Globe Med. Care O.L.P.C. v Travelers Ins. Co., 2010 NY Slip Op 50020(U)(App. Term 1st Dept. 2010)
“Civil Court erred in dismissing this action by plaintiff to recover first-party no-fault benefits at the close of the trial on the ground that plaintiff failed to file proof of service of the summons and complaint on defendant. At no point in the action did defendant assert that plaintiff failed to file an affidavit of service and, therefore, defendant waived any objection on that ground (see generally Ballard v HSBC Bank USA, 6 NY3d 658 ; Harris v Niagara Falls Bd. of Educ., 6 NY3d 155 ). In any event, the failure to file an affidavit of service under the former commencement-by-service system that governed when this action was commenced (see former CCA 409) did not warrant dismissal of the action; rather, such failure was an irregularity that was correctable nunc pro tunc (see former CCA 411)….”
As a practitioner who started off in this practice during the serve and file era, I would say that Travelers’ position in this matter was reasonable. To explain, one of the tactics that Plaintiffs used in the serve and file era was to serve the carriers with summons and complaints, but never actually purchase an index number. I was told that the purpose of this was to induce settlements and save everyone the fee of purchasing an index number. The problem with tracking these cases is that you never knew if an index number was purchased until Plaintiff informed the defendant of the same. You also could not call the court because title and name searches do not usually work in the realm of no-fault. The only thing many defendants could do would be to wait to see if an index number somehow appeared.
What would many times happen is that about one year after the complaint was served, an index number magically appeared. The amazing thing is that it seemed that plaintiffs were exempt from seeking nunc pro tunc relief on notice; rather, the clerks allowed the belated purchasing of index numbers.
The net effect of this was that files, which were closed and boxed up, had to be dragged from storage and reopened. Reserves that were liquidated had to be set up again. The whole system was the definition of chaos.
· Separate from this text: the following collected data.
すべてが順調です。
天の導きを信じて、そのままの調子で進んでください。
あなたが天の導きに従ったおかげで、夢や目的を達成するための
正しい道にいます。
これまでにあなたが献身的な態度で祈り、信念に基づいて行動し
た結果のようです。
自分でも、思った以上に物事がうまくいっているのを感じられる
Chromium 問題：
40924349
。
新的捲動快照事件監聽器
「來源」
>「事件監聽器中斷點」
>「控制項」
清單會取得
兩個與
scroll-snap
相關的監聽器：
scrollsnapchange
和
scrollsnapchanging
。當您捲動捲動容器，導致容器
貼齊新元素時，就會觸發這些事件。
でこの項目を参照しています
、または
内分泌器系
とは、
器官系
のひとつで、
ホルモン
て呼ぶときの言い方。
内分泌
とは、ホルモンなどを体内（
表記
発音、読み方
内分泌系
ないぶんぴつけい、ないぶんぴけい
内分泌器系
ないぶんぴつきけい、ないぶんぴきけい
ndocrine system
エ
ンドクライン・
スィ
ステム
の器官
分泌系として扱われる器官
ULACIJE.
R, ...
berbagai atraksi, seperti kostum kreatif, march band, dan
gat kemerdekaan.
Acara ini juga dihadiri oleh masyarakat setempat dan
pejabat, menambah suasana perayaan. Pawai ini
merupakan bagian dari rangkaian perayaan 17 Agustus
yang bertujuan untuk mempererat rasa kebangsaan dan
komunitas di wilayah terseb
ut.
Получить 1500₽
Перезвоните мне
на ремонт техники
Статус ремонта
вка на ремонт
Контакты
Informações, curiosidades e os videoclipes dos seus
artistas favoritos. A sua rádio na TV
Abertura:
So it is against this backdrop from which one should evaluate this case. I therefore think that Travelers’ position to dismiss the case based upon the failure to provide a timely affidavit of service or a prior application for nunc pro tunc relief was not unreasonable. I think Justice Golia in J.R. Dugo, D.C., P.C. v. New York Cent. Mut. Ins. Co., 24 Misc.3d 68 (App. Term 2d Dept. 2009) made a really good argument in his dissent, which ties into my post.
What happens is that once a month, the Fourth Department will slam the Most Recent Decision website with about 100 cases. As a practitioner, blogger and a never ending appellate writer, it is always important to know what new and relevant cases are out there. With that introduction, I will say that there were only a few worthwhile Fourth Department cases that deal tangentially with our area of practice.
Weaver v Town of Penfield was just a run of the mill Ins Law 5102(d) threshold case. But, Plaintiff’s counsel did not check his paralegal’s work and might have cost his client a viable claim. To quote the pertinent portion of the decision: “Although the record contains some objective evidence of an injury to plaintiff’s cervical spine, we note that the complaint, as amplified by the bill of particulars and supplemental bill of particulars, does not allege that plaintiff sustained a serious injury to his cervical spine as a result of the accident.” A lesson to us all – check what goes out the door.